Saša Ćurčić

Personal information
- Date of birth: 14 February 1972 (age 54)
- Place of birth: Belgrade, SR Serbia, SFR Yugoslavia
- Height: 1.78 m (5 ft 10 in)
- Position: Midfielder

Youth career
- 25. maj Kovilovo
- Pionir Besni Fok
- Trudbenik
- OFK Beograd

Senior career*
- Years: Team / Apps / (Gls)
- 1991–1993: OFK Beograd / 59 / (5)
- 1993–1995: Partizan / 74 / (14)
- 1995–1996: Bolton Wanderers / 28 / (4)
- 1996–1998: Aston Villa / 29 / (0)
- 1998–1999: Crystal Palace / 23 / (5)
- 1999: MetroStars / 9 / (2)
- 2000: Motherwell / 5 / (0)
- Total:  / 227 / (30)

International career
- 1991–1998: FR Yugoslavia / 14 / (1)

Managerial career
- 2021–2022: Borac Lazarevac

= Saša Ćurčić =

Serbian footballer

Saša Ćurčić (Serbian Cyrillic: Саша Ћурчић; born 14 February 1972) is a Serbian former professional footballer, coach and reality television personality.

As a player, he was a midfielder who notably played in the Premier League for Bolton Wanderers. He was Aston Villa's record signing before playing for Crystal Palace. He also played in the Scottish Premiership for Motherwell, in Major League Soccer for the MetroStars and in his native country for OFK Beograd and Partizan. He was also capped 14 times for the national team of FR Yugoslavia. Since retirement, Ćurčić has appeared as a reality tv personality and has appeared on Serbian versions of Celebrity Big Brother and The Farm as well as Parovi.

- - - -

* What you need to do *
In the Saša Ćurčić profile, which club did he manage from 2021 to 2022?

* Data section *
- - - -

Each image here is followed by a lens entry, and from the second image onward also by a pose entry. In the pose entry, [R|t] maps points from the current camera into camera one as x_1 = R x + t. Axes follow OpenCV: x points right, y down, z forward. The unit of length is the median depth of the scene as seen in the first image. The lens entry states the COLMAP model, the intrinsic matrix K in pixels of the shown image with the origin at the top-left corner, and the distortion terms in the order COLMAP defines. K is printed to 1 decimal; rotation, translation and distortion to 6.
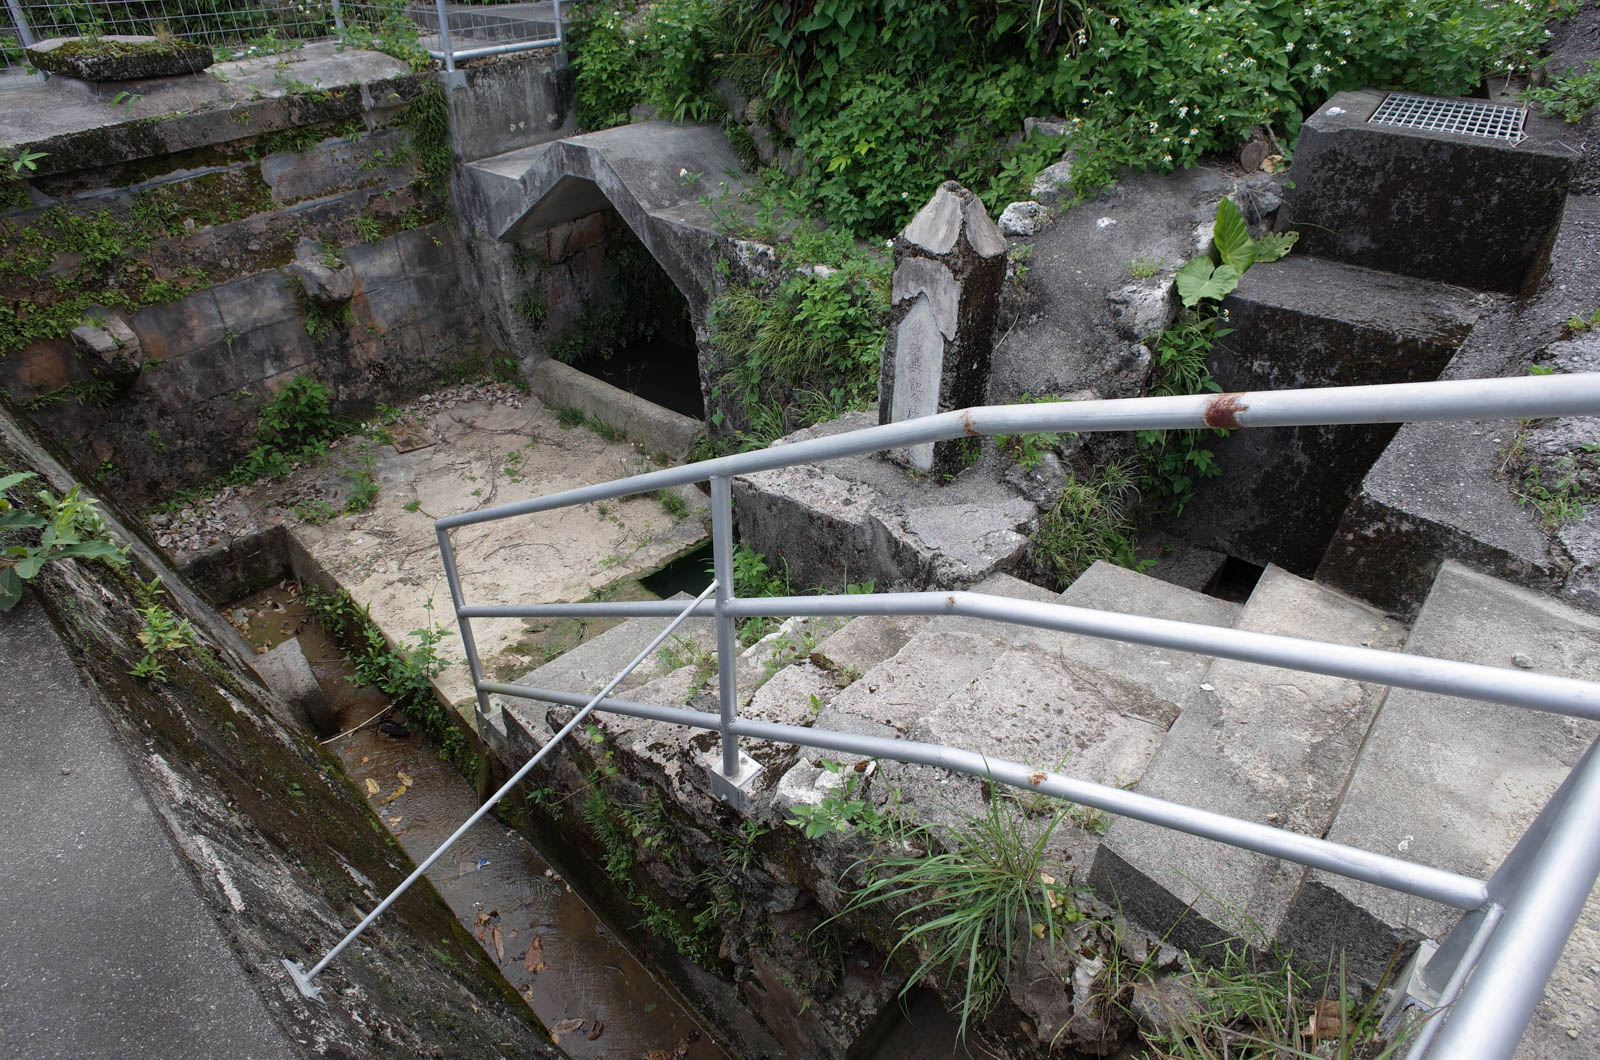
lens RADIAL K [[947.1, 0, 791.1], [0, 947.1, 527.4], [0, 0, 1]] dist [-0.088466, 0.055375]
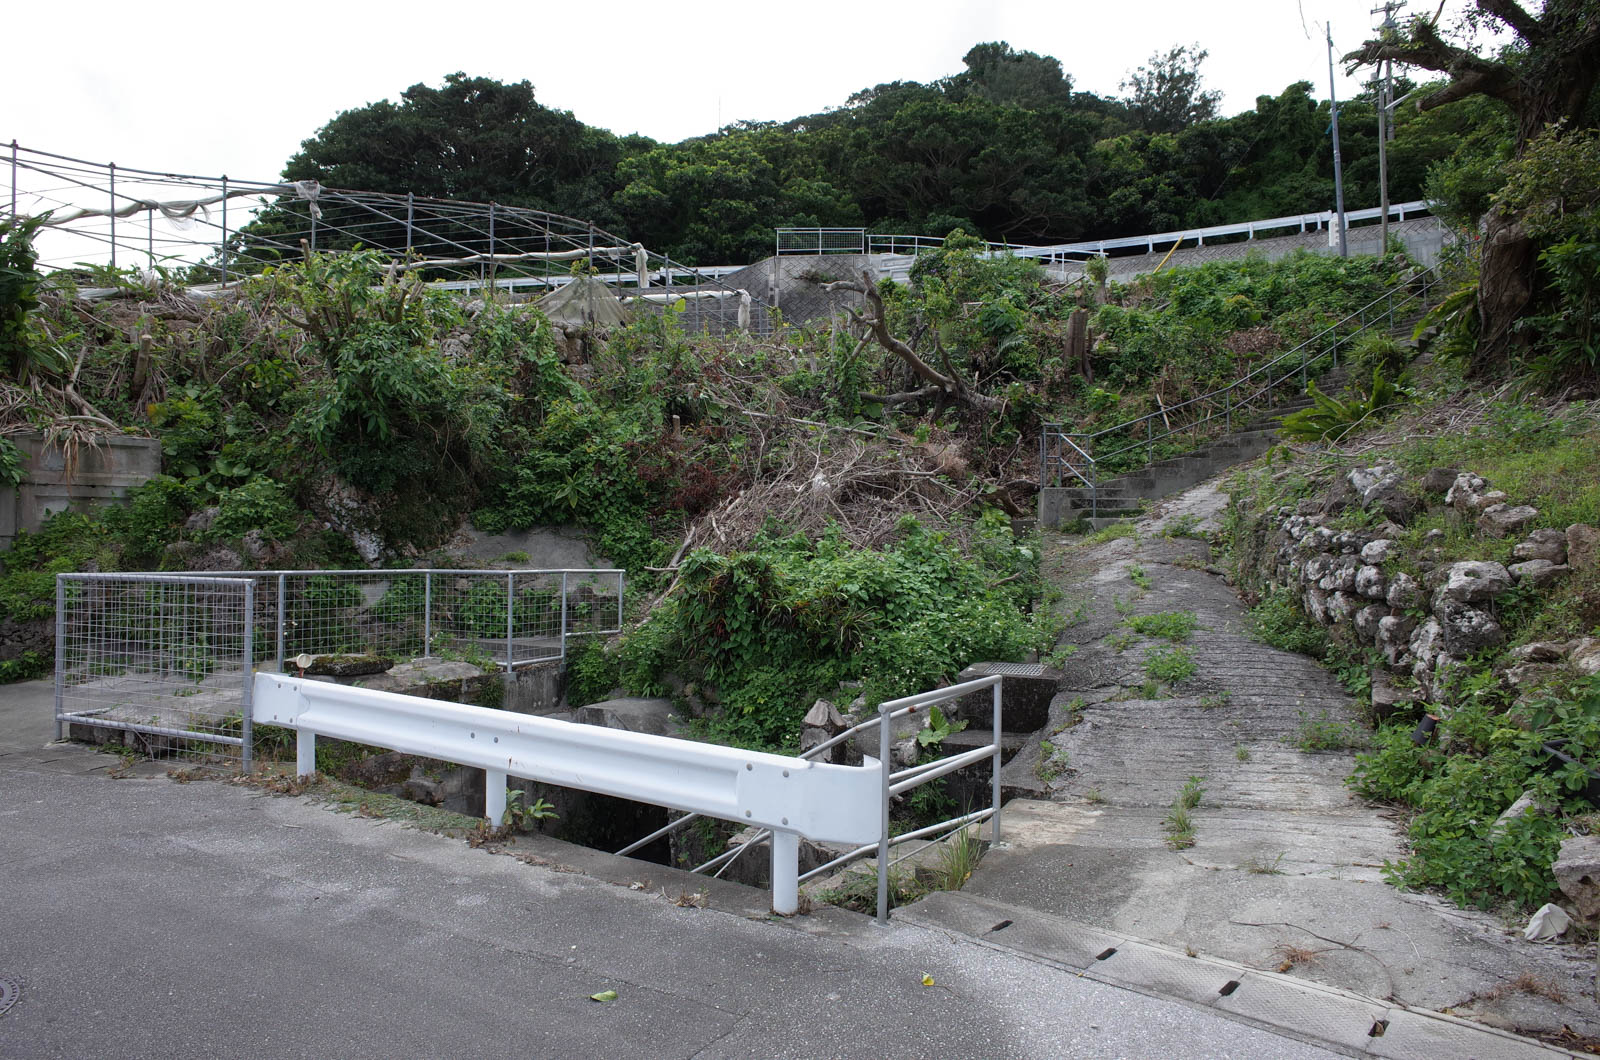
lens RADIAL K [[947.1, 0, 791.1], [0, 947.1, 527.4], [0, 0, 1]] dist [-0.088466, 0.055375]
pose [[0.975609, 0.005553, 0.219443, -0.305103], [0.124593, 0.809042, -0.574393, 0.460158], [-0.180729, 0.587725, 0.788617, -0.817856]]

- - - -

* Written response *
Borac Lazarevac